En conclusion, monsieur BERNARDO s’étonne : « La France ne serait pas à la hauteur de juger ces crimes ? C’est un rideau de fumée que veut jeter la défense. Cela évite de parler du fond, de parler de ce qui gêne. La défense cherchait à déplacer les lieux des débats.

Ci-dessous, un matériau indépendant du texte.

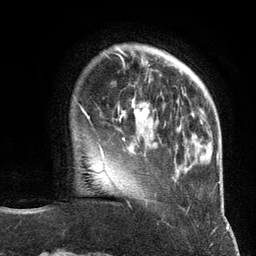
Breast MRI (dynamic contrast-enhanced), one axial slice; cropped to one breast; dynamic contrast-enhanced series, time point 2 of 6 at this slice position (early post-contrast); 3 T; TE 2.8 ms, TR 7.3 ms; 256 × 256 image matrix. Female patient.
Annotated regions visible in this slice (semi-automatic segmentation, software-assisted and operator-edited):
- enhancing-tissue mask used for the functional tumour volume (all voxels passing the contrast-enhancement thresholds inside the analysis volume; usually the tumour): bounding box [x1, y1, x2, y2] px = [100, 85, 157, 146]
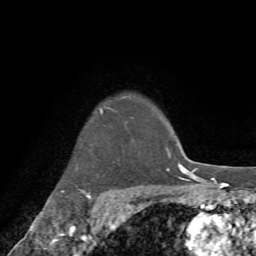
Breast MRI (dynamic contrast-enhanced), one axial slice; slice 63 of 72 in the series (ordered by position); cropped to one breast; dynamic contrast-enhanced series, time point 2 of 7 at this slice position (early post-contrast); 1.5 T; TE 4.2 ms, TR 8.7 ms; 2.2 mm slice thickness; 256 × 256 image matrix. Female patient.
Structures marked on this image (semi-automatic segmentation, software-assisted and operator-edited):
- enhancing-tissue mask used for the functional tumour volume (all voxels passing the contrast-enhancement thresholds inside the analysis volume; usually the tumour): bounding box (x1, y1, x2, y2) in pixels: (61, 107, 133, 211)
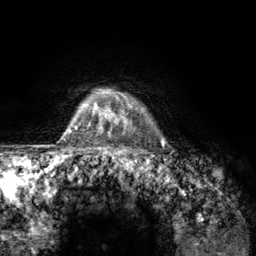
Breast MRI (dynamic contrast-enhanced), one axial slice. Position 112 of 134 along the scan axis. Cropped to one breast. Dynamic contrast-enhanced series, time point 2 of 6 at this slice position (early post-contrast). 3 T. TE 2.8 ms, TR 7.8 ms. 1.2 mm slice thickness. 256 × 256 image matrix. Female patient.
Outlined on this slice (semi-automatic segmentation, software-assisted and operator-edited):
- enhancing-tissue mask used for the functional tumour volume (all voxels passing the contrast-enhancement thresholds inside the analysis volume; usually the tumour): bounding box [x1, y1, x2, y2] px = [107, 93, 164, 157]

Elle préfère débattre du fond devant la presse. » Et de dénoncer deux déclarations faites aux journalistes par les avocats de la défense. « Voilà l’estime qu’on a de vous, mesdames et messieurs les jurés. »

L’avocat général requière le rejet des conclusions.

L’audience est suspendue et reprendra demain à 9h30.

Alain GAUTHIER, président du CPCR

 

  1. Le colonel RWAGAFILITA (ou RWAGAFIRITA)  était chef d’état-major adjoint de la gendarmerie depuis 1979 lorsqu’en 1990 il explique au général VARRET sa vision de la question tutsi : “ils sont très peu nombreux, nous allons les liquider”. Il sera mis à la retraite “d’office” en 1992 avant d’être rappelé, avec Théoneste BAGOSORA, pour “venir aider” au début du génocide. Sous le régime HABYARIMANA, il avait été décoré de la Légion d’Honneur par la France!